Few evaluation frameworks are available in the machine learning ecosystem that can effectively test large language models (LLMs) on various properties. <b>With the exponential growth in the development of LLMs, it has become crucial to assess their performance across various tasks and evaluate their strengths, weaknesses, and limitations</b>. 

<b><font size='3ptx'>[DeepEval](https://github.com/confident-ai/deepeval) steps in as a comprehensive and reliable solution to address this need</font></b>, offering a robust framework for testing LLMs on multiple dimensions, such as accuracy, reasoning, coherence, and ethical alignment.

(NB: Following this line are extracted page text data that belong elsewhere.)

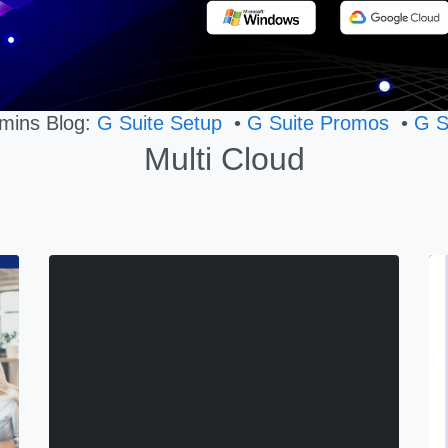
mins Blog:
G Suite Setup
•
G Suite Promos
•
G S
Multi Cloud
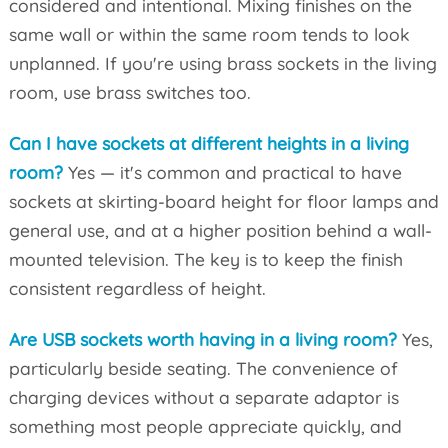
considered and intentional. Mixing finishes on the
same wall or within the same room tends to look
unplanned. If you're using brass sockets in the living
room, use brass switches too.
Can I have sockets at different heights in a living
room?
Yes — it's common and practical to have
sockets at skirting-board height for floor lamps and
general use, and at a higher position behind a wall-
mounted television. The key is to keep the finish
consistent regardless of height.
Are USB sockets worth having in a living room?
Yes,
particularly beside seating. The convenience of
charging devices without a separate adaptor is
something most people appreciate quickly, and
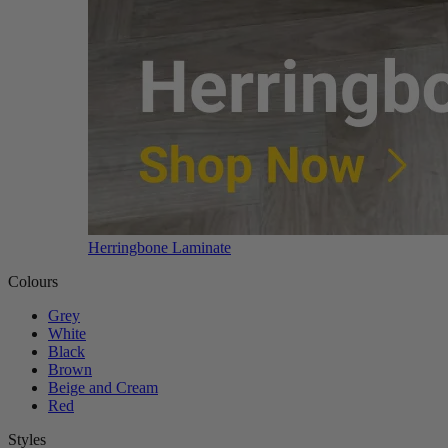
Herringbone Laminate
Colours
Grey
White
Black
Brown
Beige and Cream
Red
Styles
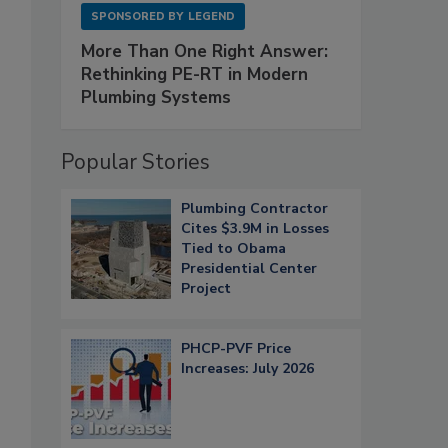
SPONSORED BY
LEGEND
More Than One Right Answer:
Rethinking PE-RT in Modern
Plumbing Systems
Popular Stories
Plumbing Contractor
Cites $3.9M in Losses
Tied to Obama
Presidential Center
Project
PHCP-PVF Price
Increases: July 2026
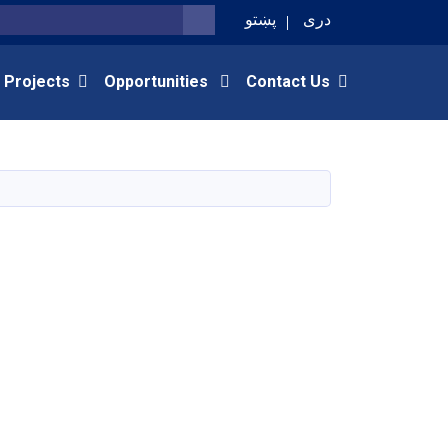
پښتو
دری
SEARCH
 Projects
Opportunities
Contact Us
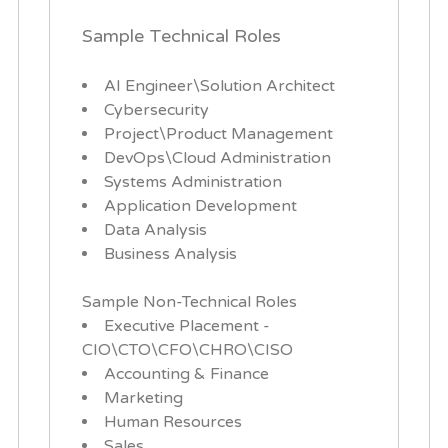
Sample Technical Roles
AI Engineer\Solution Architect
Cybersecurity
Project\Product Management
DevOps\Cloud Administration
Systems Administration
Application Development
Data Analysis
Business Analysis
Sample Non-Technical Roles
Executive Placement -
CIO\CTO\CFO\CHRO\CISO
Accounting & Finance
Marketing
Human Resources
Sales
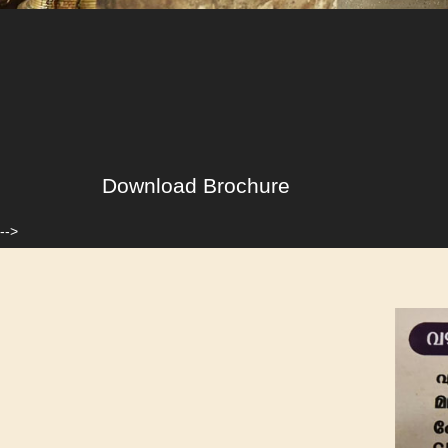
Download Brochure
-->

<b>In this tutorial, you will learn how to set up [DeepEval](https://github.com/confident-ai/deepeval) and create a relevance test similar to the Pytest approach.</b> Then, you will test the LLM outputs using the G-eval metric and run MMLU benchmarking on the Qwen 2.5 model. This is a beginner-friendly and simple tutorial intended for anyone with a technical background who wants to understand the DeepEval ecosystem better.

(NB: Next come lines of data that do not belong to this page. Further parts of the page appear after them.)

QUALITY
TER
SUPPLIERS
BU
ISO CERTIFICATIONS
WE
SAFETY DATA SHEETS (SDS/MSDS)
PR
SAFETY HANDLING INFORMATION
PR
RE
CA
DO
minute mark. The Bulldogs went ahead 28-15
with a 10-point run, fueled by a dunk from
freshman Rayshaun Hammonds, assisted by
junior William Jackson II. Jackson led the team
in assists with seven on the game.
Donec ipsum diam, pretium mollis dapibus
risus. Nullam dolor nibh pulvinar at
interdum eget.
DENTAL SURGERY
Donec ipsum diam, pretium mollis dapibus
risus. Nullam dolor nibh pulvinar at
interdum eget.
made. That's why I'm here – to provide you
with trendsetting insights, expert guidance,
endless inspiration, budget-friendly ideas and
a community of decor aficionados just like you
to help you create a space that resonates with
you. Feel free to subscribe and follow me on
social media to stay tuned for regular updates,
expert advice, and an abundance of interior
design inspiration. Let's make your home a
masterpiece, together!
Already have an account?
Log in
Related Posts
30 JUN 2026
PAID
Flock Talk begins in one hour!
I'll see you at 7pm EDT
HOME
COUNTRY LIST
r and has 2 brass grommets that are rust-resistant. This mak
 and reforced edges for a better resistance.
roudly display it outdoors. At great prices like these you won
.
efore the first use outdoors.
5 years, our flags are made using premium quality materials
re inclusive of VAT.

### <b><font color='darkgreen'>Understanding DeepEval</font></b>
<font size='3ptx'><b>DeepEval is an open-source evaluation framework designed specifically for large language models, enabling developers to efficiently build, improve, test, and monitor LLM-based applications.</b> It simplifies the process of evaluating LLM outputs by allowing users to "unit test" their models, much like using Pytest for traditional software testing.</font>

<b>DeepEval offers a wide range of features to ensure comprehensive evaluation, including 14 research-backed LLM evaluation metrics, synthetic dataset generation, LLMs benchmarks, red team, and real-time evaluations in production</b>. With these features, DeepEval not only streamlines testing but also ensures the safety and reliability of LLM-powered applications.

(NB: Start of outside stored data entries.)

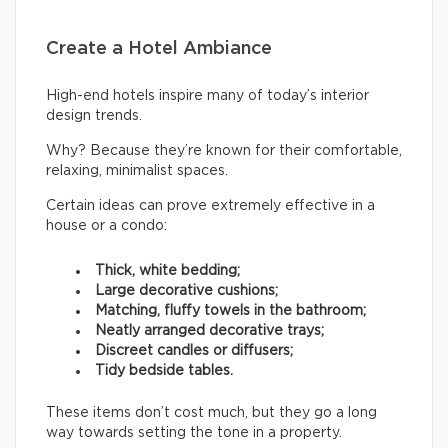
Create a Hotel Ambiance
High-end hotels inspire many of today’s interior
design trends.
Why? Because they’re known for their comfortable,
relaxing, minimalist spaces.
Certain ideas can prove extremely effective in a
house or a condo:
Thick, white bedding;
Large decorative cushions;
Matching, fluffy towels in the bathroom;
Neatly arranged decorative trays;
Discreet candles or diffusers;
Tidy bedside tables.
These items don’t cost much, but they go a long
way towards setting the tone in a property.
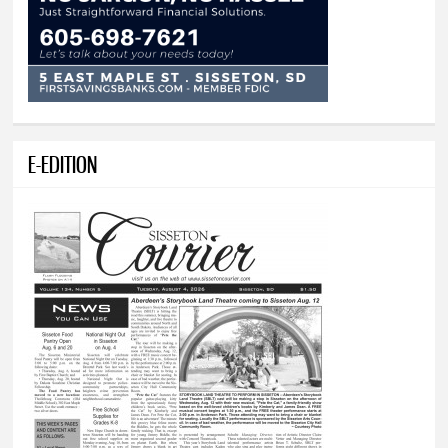
E-EDITION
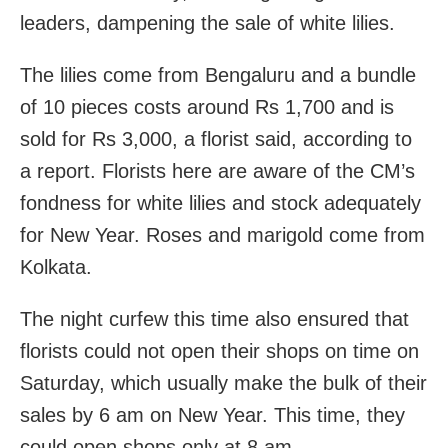
leaders, dampening the sale of white lilies.
The lilies come from Bengaluru and a bundle
of 10 pieces costs around Rs 1,700 and is
sold for Rs 3,000, a florist said, according to
a report. Florists here are aware of the CM’s
fondness for white lilies and stock adequately
for New Year. Roses and marigold come from
Kolkata.
The night curfew this time also ensured that
florists could not open their shops on time on
Saturday, which usually make the bulk of their
sales by 6 am on New Year. This time, they
could open shops only at 8 am.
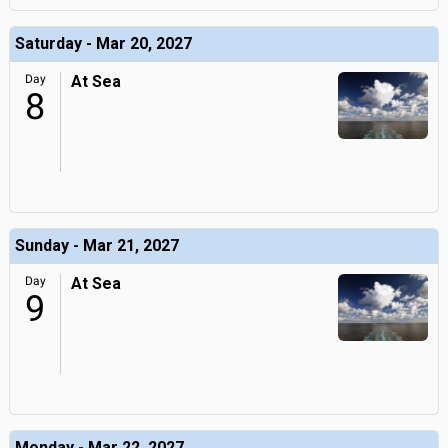
Saturday - Mar 20, 2027
Day
At Sea
8
Sunday - Mar 21, 2027
Day
At Sea
9
Monday - Mar 22, 2027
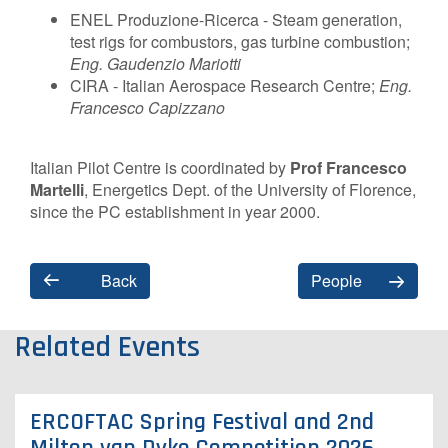
ENEL Produzione-Ricerca - Steam generation,
test rigs for combustors, gas turbine combustion;
Eng. Gaudenzio Mariotti
CIRA - Italian Aerospace Research Centre;
Eng.
Francesco Capizzano
Italian Pilot Centre is coordinated by
Prof Francesco
Martelli
, Energetics Dept. of the University of Florence,
since the PC establishment in year 2000.
Back
People
Related Events
ERCOFTAC Spring Festival and 2nd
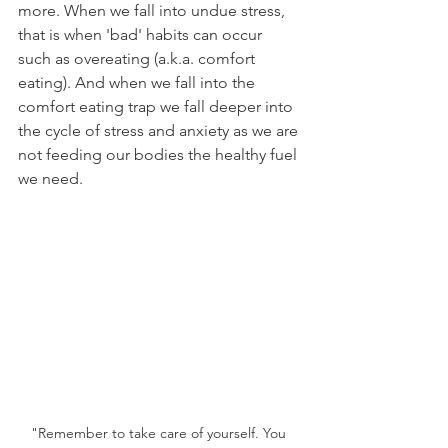
more. When we fall into undue stress, 
that is when 'bad' habits can occur 
such as overeating (a.k.a. comfort 
eating). And when we fall into the 
comfort eating trap we fall deeper into 
the cycle of stress and anxiety as we are 
not feeding our bodies the healthy fuel 
we need.
"Remember to take care of yourself. You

Read the [**LLM Evaluation blog**](https://www.datacamp.com/blog/llm-evaluation) to learn how to evaluate large language models using key metrics, methodologies, and best practices.

### <b><font color='darkgreen'>Initiailziation & Importing</font></b>
We need to install some packages beforehand to start this tutorial:

In [1]:
#!pip install -U deepeval
#!pip install -U bitsandbytes

In [2]:
!pip freeze | grep -P '(deepeval|bitsandbytes)'

bitsandbytes==0.49.2
deepeval==3.8.4


In [3]:
from deepeval import assert_test
from deepeval.test_case import LLMTestCase
from deepeval.metrics import AnswerRelevancyMetric

## <b><font color='darkblue'>Getting Started with DeepEval</font></b>
Write the following Python file using the Jupyter Notebook magic function. 

In [5]:
def test_relevancy():
    relevancy_metric = AnswerRelevancyMetric(threshold=0.5, model="gemini-2.5")
    test_case_1 = LLMTestCase(
        input="Can I return these shoes after 30 days?",
        actual_output="Unfortunately, returns are only accepted within 30 days of purchase.",
        retrieval_context=[
            "All customers are eligible for a 30-day full refund at no extra cost.",
            "Returns are only accepted within 30 days of purchase.",
        ],
    )
    assert_test(test_case_1, [relevancy_metric])

In [7]:
# test_relevancy()

The following test result shows that the LLM test case has successfully passed the test and achived a perfect relevancy score of 1.0, indicating that the model's response was completely relevant.